息子が1歳を過ぎた頃の話ですが、その晩いつもよりも元気がなく晩御飯もほとんど食べれない状態で、どこか具合が悪いのか聞いても、まだちゃんとした会話もできない状態でしたので曖昧なまま、取り合えず、疲れているのかと思い、早めにお風呂に入れて寝かせようと思いました。

 

まだ、しっかり洗うことのできない息子のために、まずは髪の毛を洗い、次に体を洗い始めました。

左わき腹の下辺りを触れると息子がすごく痛がり、思わずビックリしましたが、気を取り直してその辺り一体を手で触れていくと、盛り上がった感じの感触を確認しました。

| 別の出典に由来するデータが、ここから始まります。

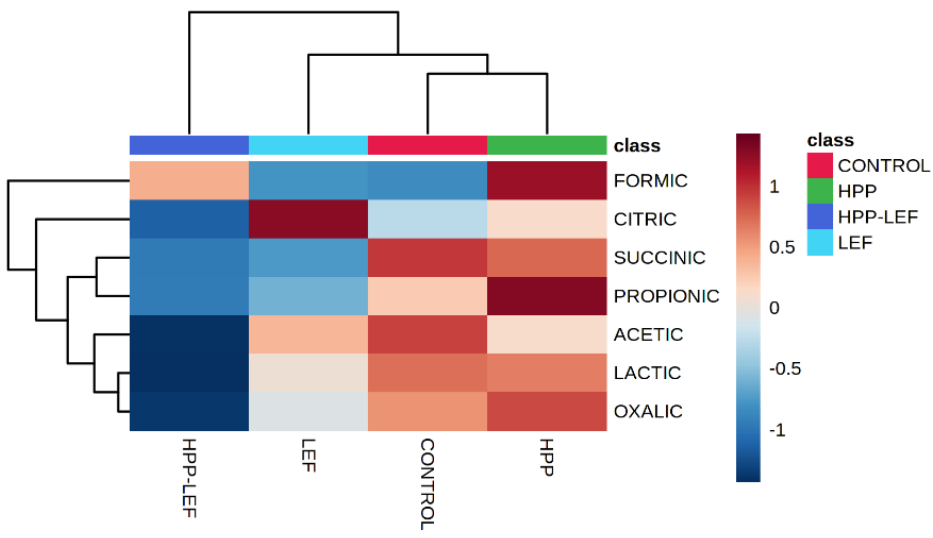
Figure 5. Hierarchical clustering results shown as a heatmap of organic acids associated with the different treatments (control, HPP, LEF and HPP-LEF) of the cheese samples during storage at 4 °C. Ward-linkage clustering was based on the Euclidean correlation coefficients of the identified organic acids in the different cheese samples. The color scale represents the scaled abundance of each variable, with red indicating high abundance and blue indicating low abundance.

反対側のわき腹を触っても、平らな状態でこんもりした状態ではなかったので、これは普通ではないと思い、すぐにお風呂から出ました。

パジャマを着させている途中から、息子が痛みのために泣きじゃくるようになり、以前、医療関連の記事で知識があった脱腸が頭を過ぎりました。

確か、脱腸が起きてもすぐに元の位置に腸が戻れば壊死の心配はないといったような内容でしたが、息子はまだ幼く、万が一違った病気だった場合のことも考え、主人と相談し緊急外来に受診することにしました。

 

病院への途中、泣き疲れてしまったのか息子は車の中で寝てしまいました。

病院到着後、外科の先生に診察して頂いた結果、鼠径ヘルニア(脱腸)という診断を受けました。 先生の説明では、自然に治る場合もあるが今後同じような症状が起こる可能性が高く、また6ヶ月未満の乳児には手術を施せないが、息子は1歳を過ぎているので手術をしてしまった方が安全だと言われました。

私も主人も、脱腸の知識はあったので先生に手術をお願いすることにしました。 手術も無事終わり、入院期間も数日で済み、息子も元気を取り戻してくれて本当に感謝しています。

腫れの前段階でこのように気付くケースもあるようです。予めこの脱腸に関する知識を持っておけば、長時間の腹痛で苦しむ子どもの原因が分かるかもしれません。